Dans ce court essai sur Don Quichotte (Éditions Verdier, 2003), issu de conférences données au banquet du Livre de Lagrasse et aux universités de New-York et Princeton à la fin des années 1990, Juan José Saer souligne que Don Quichotte est le texte fondateur de la littérature moderne, car il signe la destruction de l’épopée, la fin du héros épique qui gagne du terrain sur tous les plans à mesure que ses aventures adviennent, et la naissance du roman moderne occidental et sa morale d’un échec inéluctable.
«Au-delà de la diversité apparente des épisodes qui se succèdent, le Chevalier à la Triste Figure est, pourrait-on dire, toujours au même endroit, dans l’impossibilité, en définitive, d’atteindre quelque lieu que ce soit. L’illusion du déplacement occulte le fait essentiel de l’histoire, à savoir que sur le plan de son évolution intellectuelle et morale, et au regard de sa capacité à modifier la réalité – c’est ce qui l’a poussé à se mettre en route -, Don Quichotte en est toujours au même point.»
Lecteur infatigable, Saer évoque la mort du héros épique et l'impossibilité d'avancer au travers de nombreux grands héritiers du Quichotte, tels que Laurence Sterne ("Tristram Shandy"), Gustave Flaubert ("Bouvard et Pécuchet") ou encore Franz Kafka, par le biais d’un court texte intitulé "Le Silence des sirènes".
«Or, les Sirènes possèdent une arme plus terrible encore que leur chant, et c’est leur silence. Il est peut-être concevable, quoique cela ne soit pas arrivé, que quelqu’un ait pu échapper à leur chant, mais sûrement pas à leur silence.» (Franz Kafka, Le Silence des sirènes)
Cette analyse passionnante du Quichotte entre en résonance avec l’œuvre de Juan José Saer, avec l’immobilité de ses personnages face à une réalité insaisissable et écrasante, recouverts de l’ombre du désenchantement envers l’épopée sanglante de la fondation de l’Argentine, et envers un matérialisme contemporain vide de sens.

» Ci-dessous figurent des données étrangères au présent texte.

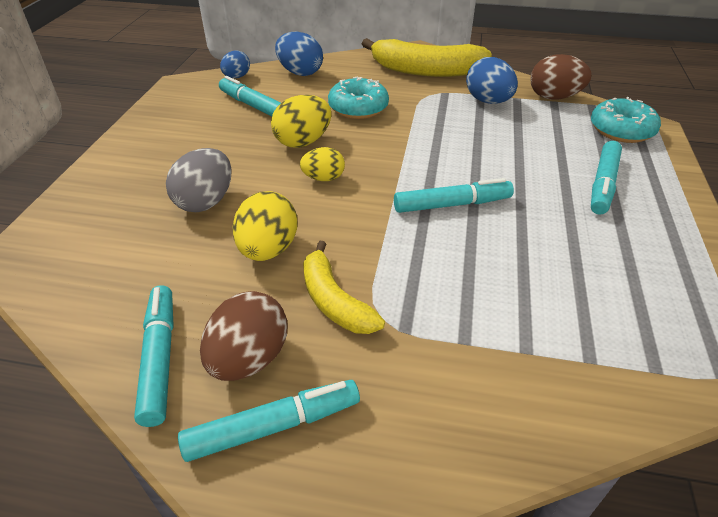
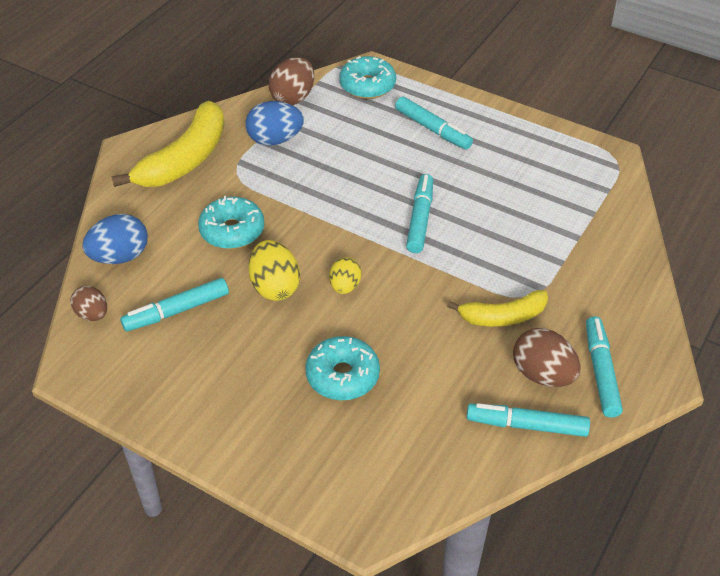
camera: 70 degrees left, 5 degrees up
(205, 202) = (342, 376): grey egg -> turquoise donut
(236, 77) = (92, 314): blue egg -> brown egg
(268, 250) = (430, 343): yellow egg -> none

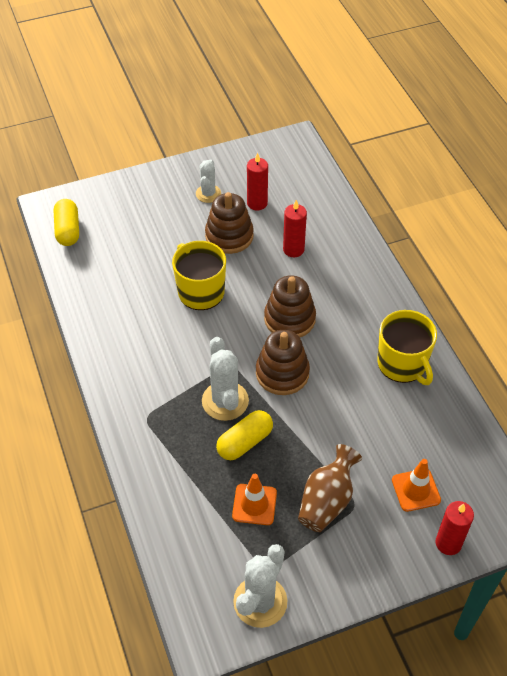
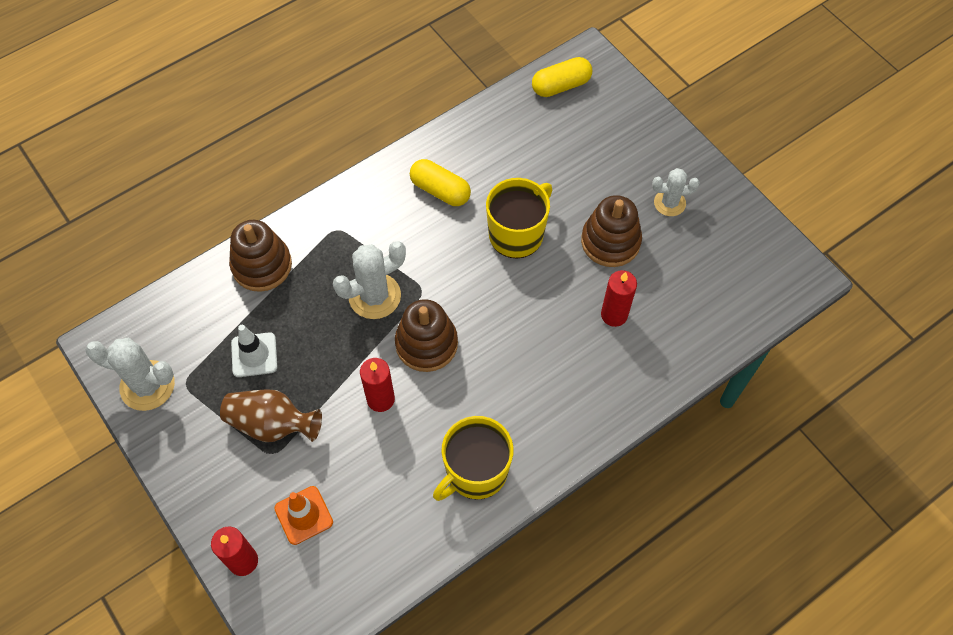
camera: 75 degrees right, 10 degrees up
(245, 442) = (327, 328): yellow capsule -> yellow capsule (440, 190)
(254, 504) = (254, 355): orange traffic cone -> white traffic cone
(257, 203) = (675, 258): red candle -> red candle (380, 399)
(289, 319) = (506, 334): brown stacking toy -> brown stacking toy (262, 265)

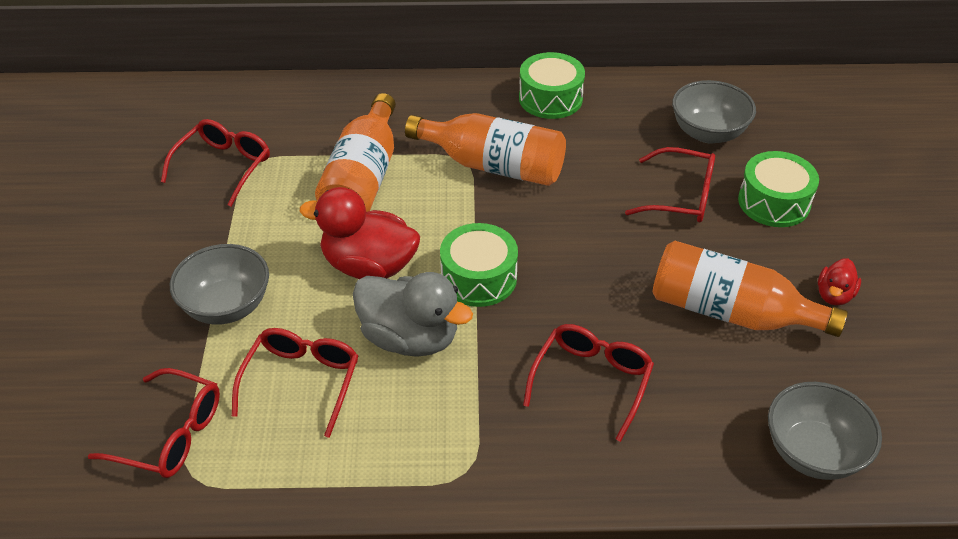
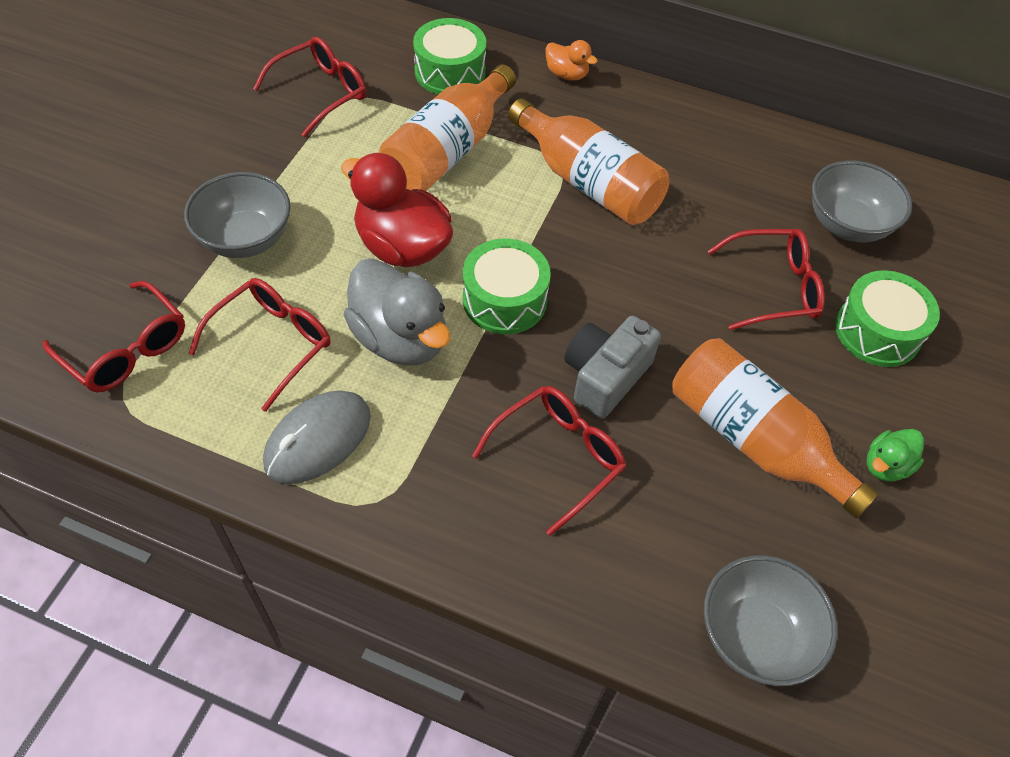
camera: 20 degrees right, 10 degrees up
(387, 443) = (318, 439): none -> grey mouse
(427, 88) = (567, 74): none -> orange duck
(550, 98) = (691, 127): green drum -> green drum (450, 72)
(592, 307) = (605, 376): none -> grey camera
(681, 196) = (774, 287): red glasses -> red glasses turned 45 degrees counterclockwise
(834, 295) = (886, 466): red duck -> green duck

«C’est ainsi que nous pouvons conclure en ces termes : dans notre société qui, nous devons le reconnaître, se trouve en ce moment un peu à la dérive, seule la sphère matérielle fonctionne comme référence de la réalité, et comme l’origine, la finalité, l’étendue et la nature intime de ce qui est matériel nous échappe, nous avons l’impression d’avoir perdu le sens du monde ou que nous allons le perdre ou que nous étions déjà perdus avant même le début du temps et des choses. Don Quichotte, comme nous tous, est parti sur les chemins en essayant d’échapper non au chant envoûtant et prometteur des sirènes mais à leur silence. Nous aussi nous aimerions bien trouver quelque chose qui aille au-delà de ce silence, mais de toute évidence, nous avons oublié, peut-être pour toujours, notre capacité à forger le pacte symbolique qui nous permettrait de rompre ce silence, qui est universel, même si quelques-uns, au prétexte d’avoir entendu le chant qui désormais n’est en réalité que légende, font de cette connaissance supposée la justification, invérifiable à tout point de vue, de leur instinct de domination. Désormais, tant que dureront la mer, l’air et les étoiles, nous continuerons à vivre dans le silence des sirènes, nous débattant dans la réalité matérielle brute, pataugeant dans le marais de l’empirique.»